Kinsey— Let's talk about sex, baby!

"Let's talk about sex, baby!" - Alfred Kinsey*

*Okay, so Kinsey never said that *exactly*, but his pioneering work in the field of sexuality and gender studies meant a lot of people—academics and laypeople alike—began talking about sex, sexuality, gender and sexual pleasure without shame or guilt. Preceding KINSEY, Dr.
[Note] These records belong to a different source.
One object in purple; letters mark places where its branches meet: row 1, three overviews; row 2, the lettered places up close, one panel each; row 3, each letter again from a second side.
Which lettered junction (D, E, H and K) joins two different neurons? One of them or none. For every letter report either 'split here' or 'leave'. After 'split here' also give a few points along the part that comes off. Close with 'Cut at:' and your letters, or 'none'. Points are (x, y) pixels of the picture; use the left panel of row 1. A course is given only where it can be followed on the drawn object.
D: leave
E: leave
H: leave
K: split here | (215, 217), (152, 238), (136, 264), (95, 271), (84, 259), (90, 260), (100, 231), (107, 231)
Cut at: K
Jessica Hille, gender and sexuality scholar and the Assistant Director for Education at the Kinsey Institute, will provide more insight into the man behind the character we see on screen, share how his work continues to be hugely impactful today, and how science backed study, combined with listening, learning and research, can be very sexy indeed.
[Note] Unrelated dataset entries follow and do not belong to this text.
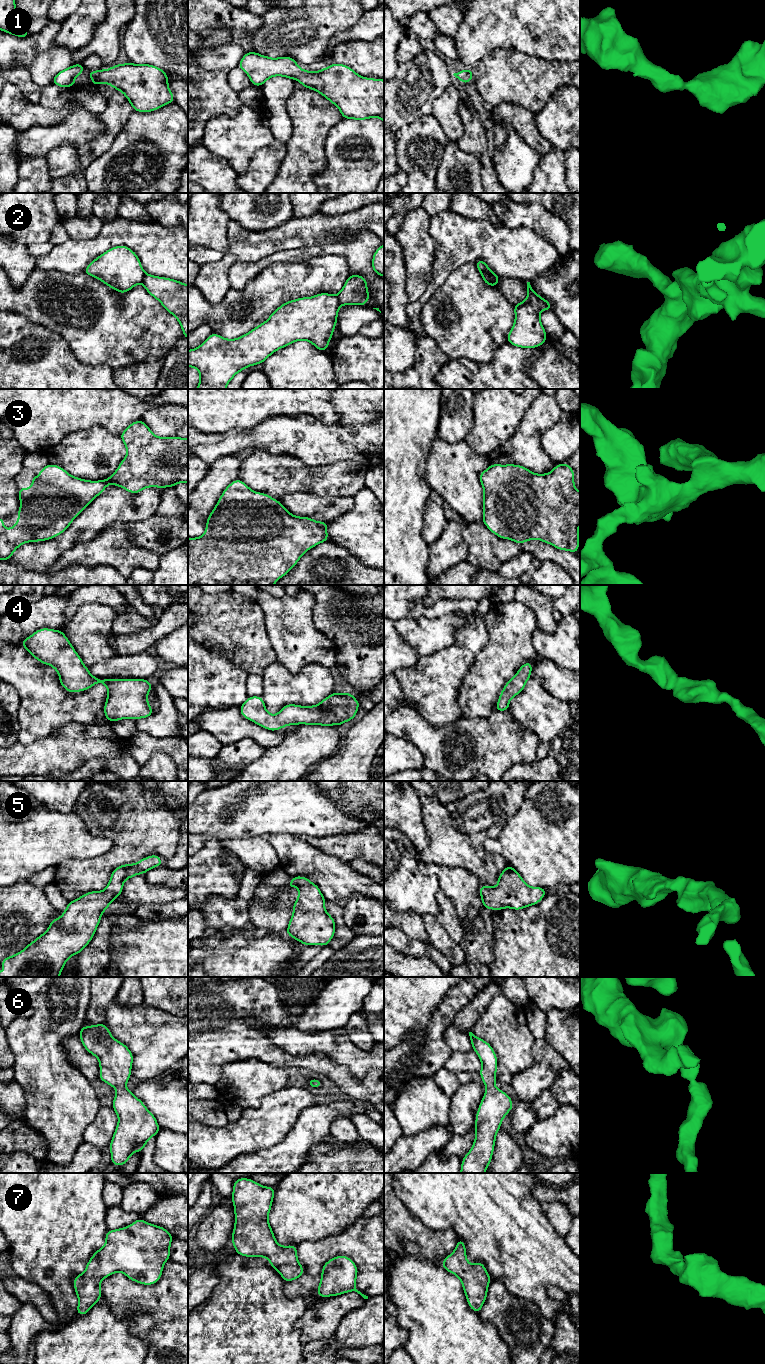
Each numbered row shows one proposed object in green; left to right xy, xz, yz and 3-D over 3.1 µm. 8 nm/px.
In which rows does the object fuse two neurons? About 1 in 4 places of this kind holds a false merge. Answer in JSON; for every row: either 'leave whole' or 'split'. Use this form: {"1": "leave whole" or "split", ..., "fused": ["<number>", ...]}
{"1": "leave whole", "2": "split", "3": "leave whole", "4": "leave whole", "5": "leave whole", "6": "leave whole", "7": "leave whole", "fused": ["2"]}

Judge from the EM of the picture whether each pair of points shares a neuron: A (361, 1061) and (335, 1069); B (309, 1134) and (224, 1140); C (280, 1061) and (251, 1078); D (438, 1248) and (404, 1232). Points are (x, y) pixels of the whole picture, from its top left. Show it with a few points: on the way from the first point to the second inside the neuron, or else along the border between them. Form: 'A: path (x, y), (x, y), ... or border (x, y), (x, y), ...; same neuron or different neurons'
A: border (323, 1053), (357, 1078), (364, 1077); different neurons
B: border (299, 1116), (288, 1133), (280, 1141), (266, 1149); different neurons
C: border (251, 1057), (284, 1068); different neurons
D: path (430, 1241), (416, 1232), (412, 1232); same neuron

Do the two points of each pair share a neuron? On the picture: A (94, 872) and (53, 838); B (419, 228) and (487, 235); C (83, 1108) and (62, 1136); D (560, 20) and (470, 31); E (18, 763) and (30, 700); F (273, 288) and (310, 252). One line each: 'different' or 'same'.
A: different
B: different
C: same
D: same
E: different
F: different

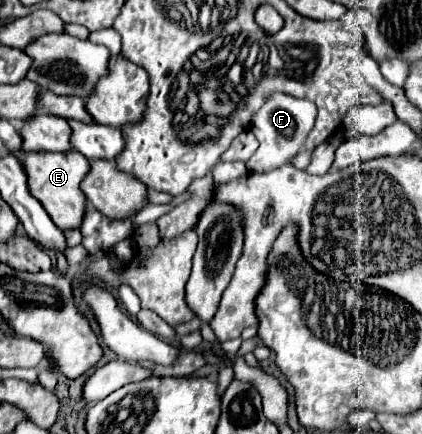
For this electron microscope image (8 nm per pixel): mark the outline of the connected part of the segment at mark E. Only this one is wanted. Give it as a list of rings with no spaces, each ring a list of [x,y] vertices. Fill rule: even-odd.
[[[71,150],[69,154],[23,154],[21,152],[17,154],[17,158],[25,162],[31,194],[41,200],[41,204],[45,206],[51,220],[59,226],[59,230],[79,228],[87,206],[87,198],[79,184],[89,172],[89,160],[77,150]]]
Gene Siskel Film Center Chicago, IL

Film Synopsis

A look at the life of Alfred Kinsey, a pioneer in the area of human sexuality research, whose 1948 publication "Sexual Behavior in the Human Male" was one of the first recorded works that saw science address sexual behavior.

Based on a true story, this Academy Award-nominated film chronicles the life of pioneering researcher Alfred Kinsey. After being hired to teach biology at Indiana University, Kinsey (Liam Neeson) meets and marries a witty, freethinking female student, Clara McMillen (Laura Linney). In the course of his teaching, he discovers an astonishing dearth of scientific data on sexual behavior. When students seek him out for advice about sexual concerns and problems, he realizes that no one has done the clinical research that would yield reliable answers to their questions. Inspired to explore the emotionally charged subject of sex from a strictly scientific point of view, Kinsey recruits a team of researchers. Over time they refine an interviewing technique, which helps people to break through shame, fear, and guilt and speak freely about their sexual histories. When Kinsey publishes his male study in 1948, the press compares the impact to that of the atom bomb. But as the country enters the more paranoid Cold War era of the 1950s, Kinsey's follow-up study on women is seen as an attack on basic American values. The ensuing outrage and scorn causes Kinsey's benefactors to abandon him. At the same time, the jealousies and acrimony caused by Kinsey's attempt to create a private sexual utopia threaten to tear apart the research team and expose them to unwelcome scrutiny.

About the Speaker

Dr. Jessica Hille is a gender and sexuality scholar and the Assistant Director for Education at the Kinsey Institute. In this role, she runs the Institute's continuing education program, serves as a Co-director for the Scholarly Concentration in Human Sexuality and Health with the Indiana University-Bloomington School of Medicine, and launched the Kinsey Institute Book Club, among other initiatives. Her research focuses on asexuality and ace spectrum identities, LGBTQ+ healthcare, and critical theory. Dr. Hille completed her PhD in Gender Studies at Indiana University with a PhD minor in Human Sexuality from the Kinsey Institute. Before coming to IU, she earned a bachelor's degree from the University of Chicago, a JD from Washington University in St. Louis, and an LLM in Health Law and Policy from the University of Washington - Seattle.